The charity says it has also received tax advice which has led to it proposing to move co-workers to employees.

But campaigners with Action for Botton say the changes will destroy the culture and ethos of their unique communities, which are based on the principles of Rudolf Steiner.

They are also concerned that CVT is ending the core principle of “life-sharing” in which workers and residents live together in family-like settings.

At a recent public meeting at Danby Village Hall, 250 people unanimously vote to support Action for Botton in its campaign against the changes, which they say will replace its long-established system of voluntary working with standard, shift-working, minimum-wage employment contracts.

On Sunday, August 17, the group will be holding a candlelit vigil at Danby Church at 6.30pm, before walking towards the village with lanterns.

Action for Botton chairman Neil Davidson said: “Our campaign has already attracted support from nearly 3,000 well-wishers around the world.

“We are urging all our local supporters to attend the vigil which will be an opportunity to demonstrate our strong support for the many villagers, co-workers and their families who are against these proposals.”

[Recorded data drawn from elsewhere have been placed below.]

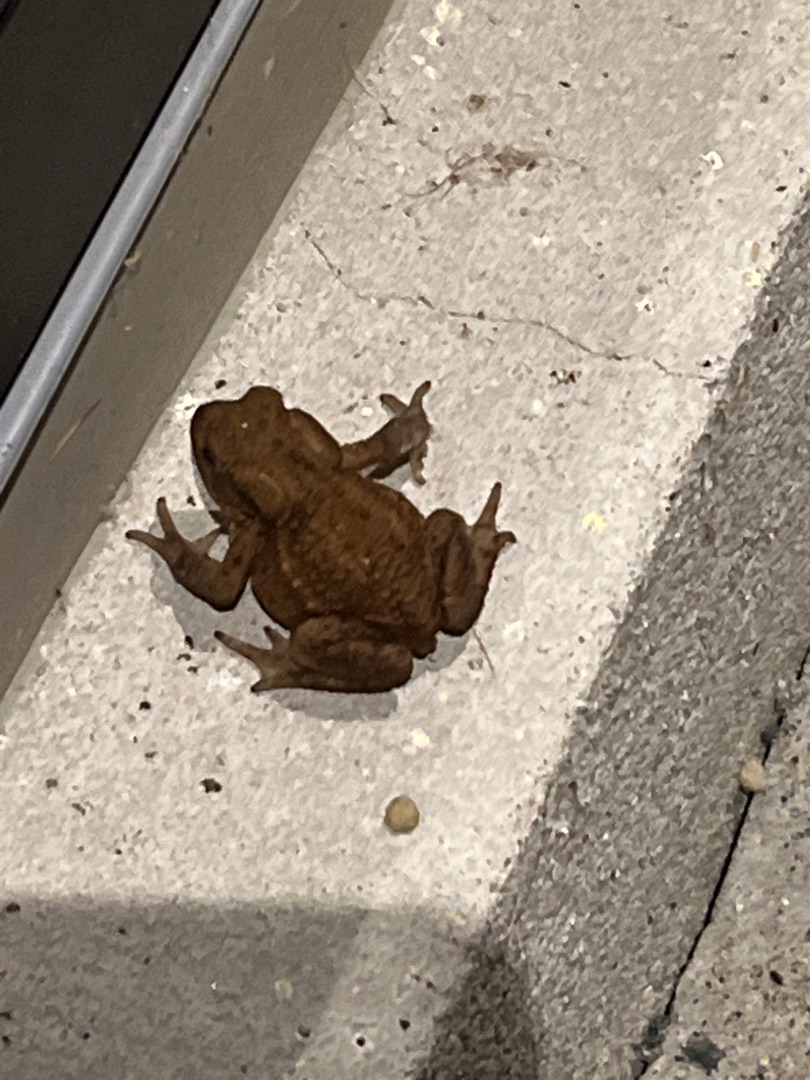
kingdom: Animalia
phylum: Chordata
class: Amphibia
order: Anura
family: Bufonidae
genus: Bufo
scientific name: Bufo bufo
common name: Skrubtudse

Huw John, chief executive of Camphill Village Trust said the changes will still preserve the essence of a Camphill community and were already successfully working in several of its other communities.

“Communities that have already embraced the new model of working are creative, vibrant, happy places that have retained a strong sense of community whilst being modern, relevant, safe and financially viable,” he said.

“Local authorities are recognising the changes and are making new referrals for the first time in many years.

“People will still live and work alongside each other, but with a greater choice in the way in which this happens.

“Botton’s ethos relies upon the relationships of the people who live and work there; such relationships should not be dependent upon the employment status of the people giving care.”